Requirements:
(1) Using the article on renting out dogs, answer these:
(a) How old is Gucci, and what breed is he?
(b) Where does Pippa Woollard live?
(c) What does the same service cost per month in the US?
(2) Carry on the article on renting out dogs, starting after its final sentence.

It is the ultimate luxury for the time-poor and wealthy who want the status of walking a flamboyant dog without the hassle of hair on the carpet or dealing with fleas.
Gucci, an 18-month-old Pomeranian, can be rented once a week for £279 a month. He is the first of a dog fleet for hire in Britain.
Flexpetz, an American venture already established in Los Angeles, San Diego and New York, is coming to London, with plans for Glasgow later this year.
Dozens of people in the capital have expressed interest in the scheme. Under the rules of the company only five people can share Gucci, the only dog on the books. More dogs will be recruited in the summer and matched with part-time pet owners by Pippa Woollard, the Flexpetz facilitator.
Ms Woollard, who lives in Tunbridge Wells, Kent, declined to say how Gucci was acquired, but she made clear he was well cared for and lived with a family that had other dogs on the outskirts of London. She has introduced him to his new companions in orientation sessions in Hyde Park. None of the subscribers was willing to speak to The Times.
Ms Woollard said that she would check the credentials of all potential dog tenants and visit their homes. “I like to get to know them before they are accepted and would not allow a dog with anyone who gave me cause for concern.”
She accepted that the hire charges in Britain were high – £99 for a monthly subscription plus £45 for each of the four days. In the US the same service is on offer for $279.95 (about £144) a month.
“It is just much more expensive in Britain to own a dog. We have to ensure the correct veterinary treatments and checks are made and pet food is also dear,” she said.
She would not disclose whether the dogs’ primary carers were paid but said that all the dogs to rent were owned by Flexpetz.
Although animal welfare and care for the dogs appears to be a priority for the service, Ms Woollard appeared unaware of the anxiety her service has created among experts. The RSPCA and the Dogs Trust have been trying to contact her to discuss the details of the scheme, so far without success.
The organisations also suggest that anyone wishing to spend time with a dog should contact a dogs’ home and help to walk dogs or foster dogs for a short period until they are rehomed.

Data block:

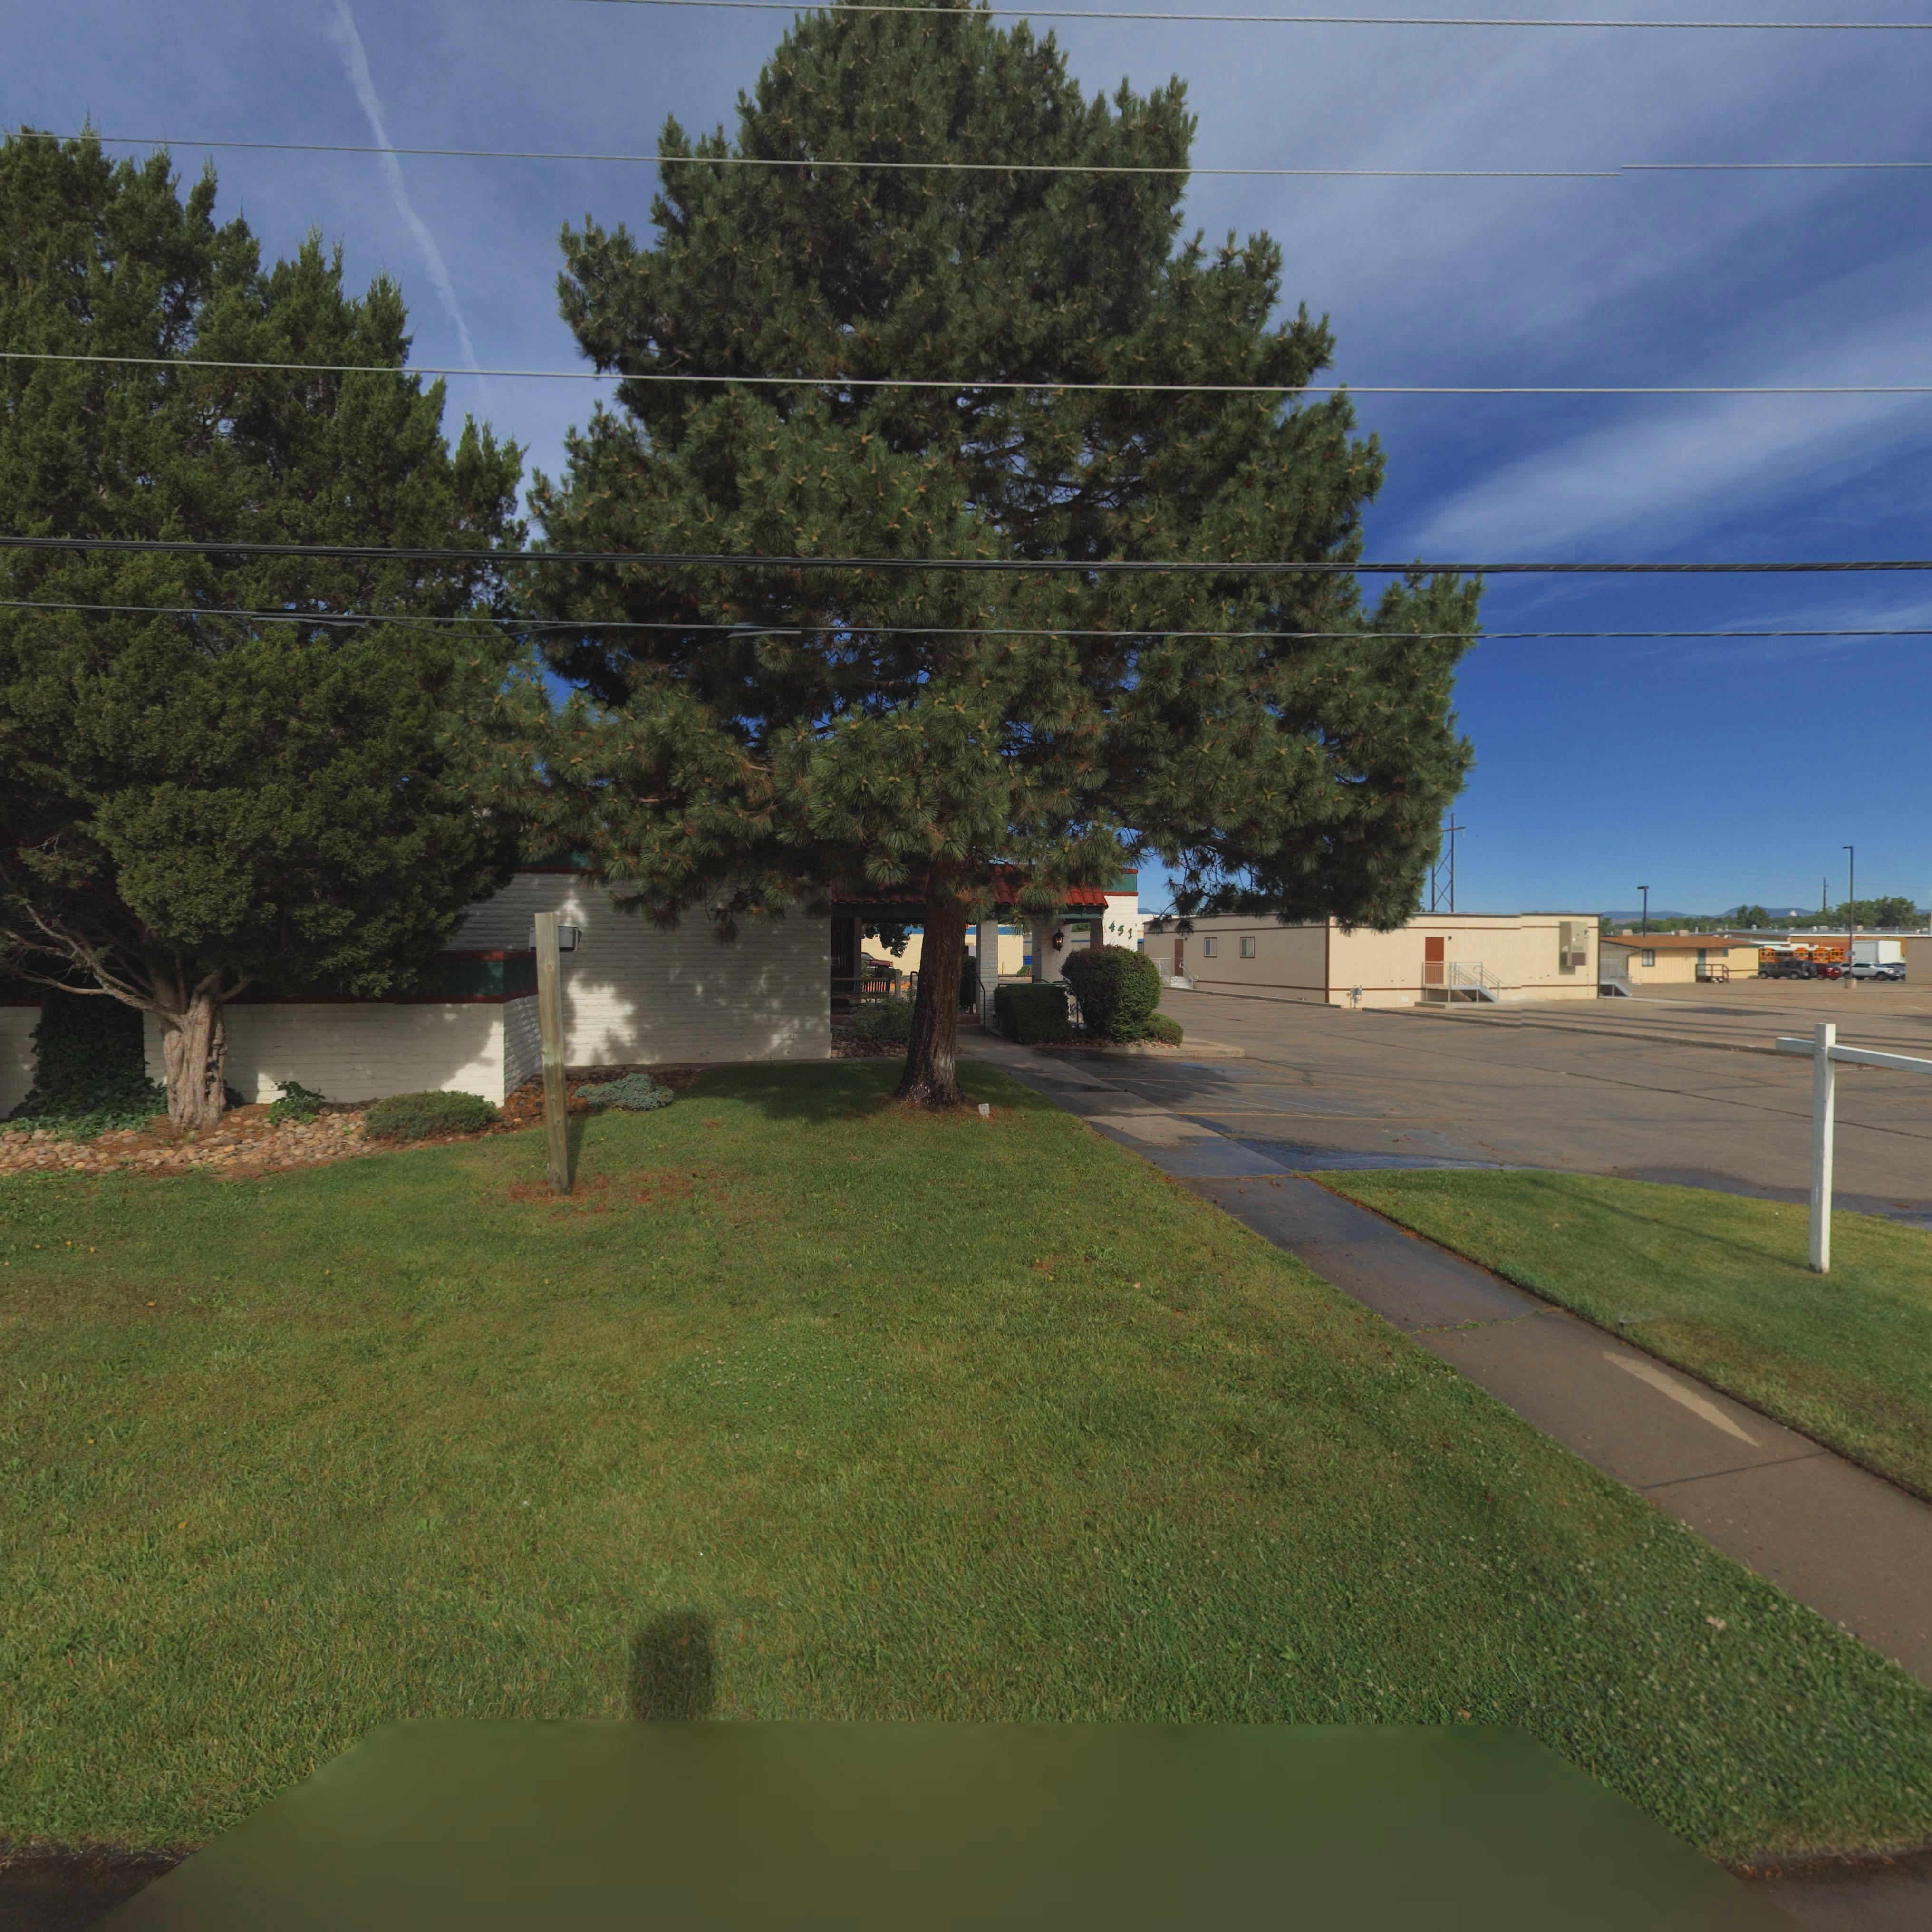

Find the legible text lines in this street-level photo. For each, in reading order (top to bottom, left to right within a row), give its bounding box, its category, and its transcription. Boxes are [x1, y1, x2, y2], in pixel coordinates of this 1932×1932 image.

Results for the exercise:
(1)
(a) Gucci is an 18-month-old Pomeranian.
(b) She lives in Tunbridge Wells, Kent.
(c) It costs $279.95 (about £144) a month.

(2)
David McDowell, a veterinary adviser at the RSPCA, said that he was “extremely concerned” about the Flexpetz rent-a-pet service.
“There will almost certainly be an emotional impact for the dogs as they are moved from owner to owner and from home to home. Most dogs need the security of a proper routine with one owner and without this they could become stressed and unhappy.”
Sarah Carlin, a spokeswoman for the Dogs Trust, said: “Who does this service really benefit? Dogs need a stable routine and a constant owner to bond with and whilst the various ‘owners’ may provide treats and affection, the charity is concerned about the emotional impact on the dogs involved.”
Local authorities are also concerned that the business should be licensed. Deborah Bradfield, an animal health inspector at the City of London Corporation, which handles animal issues for London boroughs, believes that national guidance must be developed.
“Our view is that it is not right for a dog to be palmed off to five people. There is no reason for this business to exist except to make money. We also believe the people who rent the dogs should be licensed because in reality they are dog sitters and they are boarding a dog.”
She said that both functions required a licence under the Animal Boarding Establishments Act 1963. Costs vary but £200 a year is not uncommon. Ms Woollard said that she would check the legal requirements.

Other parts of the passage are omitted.